As I’ve mentioned before, I’ve never taken a formal writing class, despite having gone to a college populated by more than its share of established and aspiring novelists. And my gut instinct is to say that such classes, aside from the professional connections they might (or might not) provide, are probably unnecessary for the majority of writers. What a writer needs, above all else, is readers—a handful of intelligent people who will criticize and praise the writer’s work in appropriate measure. A writer needs to read—the great, good, and indifferent books of all eras, as well as a few of the best books on writing itself. And a writer needs to write—as often as possible, ideally every day. A formal class is primarily useful, it seems to me, in providing a structured setting for these three things, which any sufficiently motivated writer could probably find on his or her own. (Which is why a correspondence course like that of the Famous Writers School, which advertises itself as “a class of one,” is presumably not the best option.)

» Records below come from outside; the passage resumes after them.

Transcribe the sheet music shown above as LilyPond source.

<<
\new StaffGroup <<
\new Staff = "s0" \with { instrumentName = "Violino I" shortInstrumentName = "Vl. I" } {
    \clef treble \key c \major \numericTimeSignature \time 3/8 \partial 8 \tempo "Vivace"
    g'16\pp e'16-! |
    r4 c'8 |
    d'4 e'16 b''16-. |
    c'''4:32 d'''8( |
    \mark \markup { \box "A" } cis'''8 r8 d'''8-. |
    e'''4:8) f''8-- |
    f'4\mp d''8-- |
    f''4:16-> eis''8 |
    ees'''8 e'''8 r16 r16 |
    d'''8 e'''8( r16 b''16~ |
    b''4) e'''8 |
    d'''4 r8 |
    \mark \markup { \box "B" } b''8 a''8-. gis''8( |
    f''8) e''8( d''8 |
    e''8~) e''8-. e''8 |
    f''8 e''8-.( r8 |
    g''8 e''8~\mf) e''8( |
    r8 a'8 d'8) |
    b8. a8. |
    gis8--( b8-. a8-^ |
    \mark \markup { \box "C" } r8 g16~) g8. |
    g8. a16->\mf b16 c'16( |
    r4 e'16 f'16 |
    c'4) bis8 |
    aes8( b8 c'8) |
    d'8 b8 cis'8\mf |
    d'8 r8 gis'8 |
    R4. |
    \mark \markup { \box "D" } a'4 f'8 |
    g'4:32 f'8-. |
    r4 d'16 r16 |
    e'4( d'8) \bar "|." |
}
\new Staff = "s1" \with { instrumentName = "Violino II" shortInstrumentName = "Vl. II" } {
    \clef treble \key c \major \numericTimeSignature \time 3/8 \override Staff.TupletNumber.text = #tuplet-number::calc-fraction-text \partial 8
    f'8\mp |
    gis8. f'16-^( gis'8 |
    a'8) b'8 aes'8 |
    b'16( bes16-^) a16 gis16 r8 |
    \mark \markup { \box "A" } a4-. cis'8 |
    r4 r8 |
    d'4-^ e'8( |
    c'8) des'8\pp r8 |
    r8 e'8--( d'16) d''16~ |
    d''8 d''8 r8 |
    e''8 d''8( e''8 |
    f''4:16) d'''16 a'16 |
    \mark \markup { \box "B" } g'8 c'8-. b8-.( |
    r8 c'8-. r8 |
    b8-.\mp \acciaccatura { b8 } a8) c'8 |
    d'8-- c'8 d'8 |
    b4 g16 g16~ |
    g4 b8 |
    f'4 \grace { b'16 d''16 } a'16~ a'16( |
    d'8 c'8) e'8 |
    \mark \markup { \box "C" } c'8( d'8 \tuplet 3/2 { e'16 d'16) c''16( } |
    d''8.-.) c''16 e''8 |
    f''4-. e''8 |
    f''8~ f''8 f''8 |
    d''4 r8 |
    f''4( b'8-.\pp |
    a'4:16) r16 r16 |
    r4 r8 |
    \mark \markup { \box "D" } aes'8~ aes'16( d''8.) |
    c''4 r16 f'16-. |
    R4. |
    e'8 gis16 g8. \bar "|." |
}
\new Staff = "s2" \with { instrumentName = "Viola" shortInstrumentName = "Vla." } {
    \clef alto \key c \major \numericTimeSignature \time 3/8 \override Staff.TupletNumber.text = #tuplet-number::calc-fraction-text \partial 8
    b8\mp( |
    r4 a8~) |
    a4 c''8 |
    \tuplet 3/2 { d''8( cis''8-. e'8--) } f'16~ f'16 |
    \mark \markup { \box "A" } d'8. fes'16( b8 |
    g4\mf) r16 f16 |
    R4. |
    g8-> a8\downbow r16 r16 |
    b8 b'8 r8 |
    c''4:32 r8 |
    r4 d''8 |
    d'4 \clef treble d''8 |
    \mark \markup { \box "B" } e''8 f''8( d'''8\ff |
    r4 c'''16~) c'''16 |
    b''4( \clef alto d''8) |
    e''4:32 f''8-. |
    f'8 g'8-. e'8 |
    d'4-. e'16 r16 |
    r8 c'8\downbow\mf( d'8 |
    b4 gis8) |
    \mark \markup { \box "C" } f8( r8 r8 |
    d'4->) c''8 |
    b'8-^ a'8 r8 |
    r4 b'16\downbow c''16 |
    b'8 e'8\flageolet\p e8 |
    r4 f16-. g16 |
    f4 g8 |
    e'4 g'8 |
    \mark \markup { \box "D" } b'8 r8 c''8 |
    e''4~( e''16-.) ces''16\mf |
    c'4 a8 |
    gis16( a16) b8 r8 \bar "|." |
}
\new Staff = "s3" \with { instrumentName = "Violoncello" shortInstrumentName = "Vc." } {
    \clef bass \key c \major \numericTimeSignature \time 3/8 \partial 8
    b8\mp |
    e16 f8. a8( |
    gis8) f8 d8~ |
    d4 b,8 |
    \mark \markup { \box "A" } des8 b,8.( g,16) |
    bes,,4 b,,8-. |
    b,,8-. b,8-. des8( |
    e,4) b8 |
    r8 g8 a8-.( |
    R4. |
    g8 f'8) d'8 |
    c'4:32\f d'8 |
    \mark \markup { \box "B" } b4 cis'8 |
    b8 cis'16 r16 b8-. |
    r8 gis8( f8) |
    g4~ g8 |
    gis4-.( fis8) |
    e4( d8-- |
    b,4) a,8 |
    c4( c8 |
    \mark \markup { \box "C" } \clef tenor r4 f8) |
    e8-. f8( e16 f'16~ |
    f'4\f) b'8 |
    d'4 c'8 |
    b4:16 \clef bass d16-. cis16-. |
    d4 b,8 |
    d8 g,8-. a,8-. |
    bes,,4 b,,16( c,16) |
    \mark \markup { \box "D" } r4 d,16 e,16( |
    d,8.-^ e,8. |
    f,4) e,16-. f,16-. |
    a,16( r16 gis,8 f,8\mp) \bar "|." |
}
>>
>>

It might be argued that the same principle applies to any kind of formal education, at least in the humanities: with access to a library, interesting friends, and a lot of personal discipline, a student can receive more or less the same education that he or she would receive as a college undergraduate. (T.S. Eliot, among others, was openly contemptuous of the idea of studying English literature in college, which might be done equally well, or so he argued, in the student’s spare time.) Of course, without the social and professional benefits of an accredited program, it’s going to be hard to find work as, say, a professor of classics. But writing is one of the few professional fields that still welcomes autodidacts—which is one of the things that makes it so interesting, and terrifying.
In the end, every writer, even a graduate of the Iowa Writers Workshop, is essentially self-taught. Which is why I feel that the best way might still be to go it alone. (If you’re serious about being a writer, you’ll eventually find yourself going it alone anyway.)